2. Operational Efficiency: Automation and predictive maintenance enhance operational
efficiency.
3. Cost Savings: Reducing downtime and optimizing resource usage lead to cost savings.
4. Enhanced Customer Experience: Personalized services and proactive maintenance
improve customer satisfaction.
Challenges
1. Data Security and Privacy: Ensuring the security of data and protecting user privacy.
2. Interoperability: Ensuring different IoT devices and systems work together seamlessly.
3. Data Overload: Managing and analyzing the vast amount of data generated by IoT
devices.
4. Infrastructure: Establishing a robust infrastructure to support IoT and data analytics.
Future Trends
1. Edge Computing: Processing data closer to where it is generated to reduce latency.
2. AI and Machine Learning: Enhancing data analytics with advanced AI and ML
algorithms.
3. 5G Technology: Enabling faster and more reliable connectivity for IoT devices.
4. Blockchain: Providing secure and transparent data transactions in IoT networks.
In conclusion, IoT with data analytics is transforming industries and improving efficiencies by
providing deeper insights and enabling more informed decision-making.
, IoT Architecture and Protocols
IoT architecture and protocols involve the design and implementation of interconnected devices
and systems that communicate and exchange data over the internet.
IoT Architecture
IoT architecture typically follows a layered model, which can be broadly categorized into four
layers:
Components of IoT:
1. Device Layer - Sensors/Devices and Actuators
2. Communication Layer - Connectivity.
3. Data Processing Layer - Edge Computing & Cloud Computing.

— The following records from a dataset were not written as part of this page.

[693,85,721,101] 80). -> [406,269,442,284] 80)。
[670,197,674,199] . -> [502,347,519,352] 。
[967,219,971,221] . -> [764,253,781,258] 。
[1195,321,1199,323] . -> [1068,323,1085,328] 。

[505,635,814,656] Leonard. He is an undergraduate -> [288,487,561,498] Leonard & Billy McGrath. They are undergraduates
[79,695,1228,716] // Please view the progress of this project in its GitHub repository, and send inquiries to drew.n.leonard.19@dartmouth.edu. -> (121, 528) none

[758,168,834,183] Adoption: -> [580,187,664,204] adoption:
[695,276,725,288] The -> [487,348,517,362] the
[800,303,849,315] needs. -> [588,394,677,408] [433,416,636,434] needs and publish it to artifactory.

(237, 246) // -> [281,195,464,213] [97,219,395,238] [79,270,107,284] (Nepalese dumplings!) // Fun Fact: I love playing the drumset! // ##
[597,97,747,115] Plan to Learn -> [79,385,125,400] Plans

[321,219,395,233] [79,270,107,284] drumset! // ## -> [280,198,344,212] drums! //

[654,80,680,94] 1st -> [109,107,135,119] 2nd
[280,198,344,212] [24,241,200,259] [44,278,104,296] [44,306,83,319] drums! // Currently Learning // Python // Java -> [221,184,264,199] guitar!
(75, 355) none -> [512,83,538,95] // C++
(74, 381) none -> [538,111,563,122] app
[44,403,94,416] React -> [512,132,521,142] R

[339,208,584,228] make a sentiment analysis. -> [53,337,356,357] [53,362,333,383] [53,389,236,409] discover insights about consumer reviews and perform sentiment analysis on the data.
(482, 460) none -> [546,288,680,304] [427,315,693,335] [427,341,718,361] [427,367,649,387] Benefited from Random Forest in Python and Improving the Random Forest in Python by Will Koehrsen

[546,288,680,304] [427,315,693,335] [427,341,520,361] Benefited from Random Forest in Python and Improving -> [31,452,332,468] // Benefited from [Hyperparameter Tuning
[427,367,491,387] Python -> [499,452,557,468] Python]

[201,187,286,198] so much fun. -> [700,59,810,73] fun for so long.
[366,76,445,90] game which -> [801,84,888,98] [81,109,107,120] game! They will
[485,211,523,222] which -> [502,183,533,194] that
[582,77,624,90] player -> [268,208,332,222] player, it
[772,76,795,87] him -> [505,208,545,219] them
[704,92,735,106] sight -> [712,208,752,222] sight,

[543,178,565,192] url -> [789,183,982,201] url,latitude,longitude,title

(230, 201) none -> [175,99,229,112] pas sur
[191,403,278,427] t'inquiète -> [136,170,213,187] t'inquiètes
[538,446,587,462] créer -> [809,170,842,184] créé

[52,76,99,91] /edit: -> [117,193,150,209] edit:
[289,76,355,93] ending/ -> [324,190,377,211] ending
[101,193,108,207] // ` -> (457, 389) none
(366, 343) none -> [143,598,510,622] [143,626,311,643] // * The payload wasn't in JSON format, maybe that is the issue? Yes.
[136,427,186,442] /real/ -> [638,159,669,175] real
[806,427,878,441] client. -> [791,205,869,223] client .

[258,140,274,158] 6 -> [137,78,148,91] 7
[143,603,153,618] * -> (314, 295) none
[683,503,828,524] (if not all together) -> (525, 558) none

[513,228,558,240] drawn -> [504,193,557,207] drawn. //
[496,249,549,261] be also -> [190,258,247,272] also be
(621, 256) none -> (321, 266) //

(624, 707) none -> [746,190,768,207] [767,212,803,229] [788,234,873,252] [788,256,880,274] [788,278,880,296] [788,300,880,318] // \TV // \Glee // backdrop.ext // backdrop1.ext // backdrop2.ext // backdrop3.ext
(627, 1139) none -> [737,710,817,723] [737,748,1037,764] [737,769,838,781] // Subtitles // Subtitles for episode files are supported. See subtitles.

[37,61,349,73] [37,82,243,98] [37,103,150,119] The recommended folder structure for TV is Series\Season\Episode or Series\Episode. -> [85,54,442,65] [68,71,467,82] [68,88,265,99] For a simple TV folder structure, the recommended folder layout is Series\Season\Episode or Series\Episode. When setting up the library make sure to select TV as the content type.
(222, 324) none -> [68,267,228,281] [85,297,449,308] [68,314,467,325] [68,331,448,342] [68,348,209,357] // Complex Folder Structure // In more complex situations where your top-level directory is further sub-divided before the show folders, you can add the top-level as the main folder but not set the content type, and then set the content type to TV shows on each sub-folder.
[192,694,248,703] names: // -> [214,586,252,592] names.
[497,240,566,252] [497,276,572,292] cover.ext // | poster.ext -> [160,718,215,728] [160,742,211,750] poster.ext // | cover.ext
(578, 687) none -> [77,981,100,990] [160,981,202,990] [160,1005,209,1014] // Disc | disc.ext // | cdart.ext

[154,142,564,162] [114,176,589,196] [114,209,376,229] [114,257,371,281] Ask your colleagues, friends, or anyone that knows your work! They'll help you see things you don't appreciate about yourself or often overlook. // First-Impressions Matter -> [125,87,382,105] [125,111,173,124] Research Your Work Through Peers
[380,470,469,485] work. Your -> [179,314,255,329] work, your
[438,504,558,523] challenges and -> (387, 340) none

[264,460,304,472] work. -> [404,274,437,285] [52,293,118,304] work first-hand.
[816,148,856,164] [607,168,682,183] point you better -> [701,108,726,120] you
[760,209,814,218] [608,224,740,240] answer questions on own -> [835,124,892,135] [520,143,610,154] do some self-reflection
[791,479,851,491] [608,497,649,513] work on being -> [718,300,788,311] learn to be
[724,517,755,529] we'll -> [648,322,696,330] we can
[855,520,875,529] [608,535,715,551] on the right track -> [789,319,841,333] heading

4. Applications Layer - User Interface/Applications.
Device Layer
Sensors and Actuators:
• Sensors: Devices that collect data from their environment (e.g., temperature sensors,
humidity sensors).
• Actuators: Devices that perform actions based on data received (e.g., turn on/off lights,
motors).
Examples and Use Cases:
• Sensors: Thermostats in smart homes, heart rate monitors in healthcare.
• Actuators: Automated irrigation systems in agriculture, robotic arms in manufacturing.
Communication Layer
Network Communication Basics: Involves the methods and technologies used for devices to
communicate and exchange data within an IoT system.
Common Communication Protocols:
• Wi-Fi: High-speed wireless communication.
• Bluetooth: Short-range, low-power communication.
• Zigbee: Low-power, mesh network communication.
• LoRaWAN: Long-range, low-power communication.
• NB-IoT: Cellular communication for low-power devices.
• 5G: High-speed, low-latency cellular network.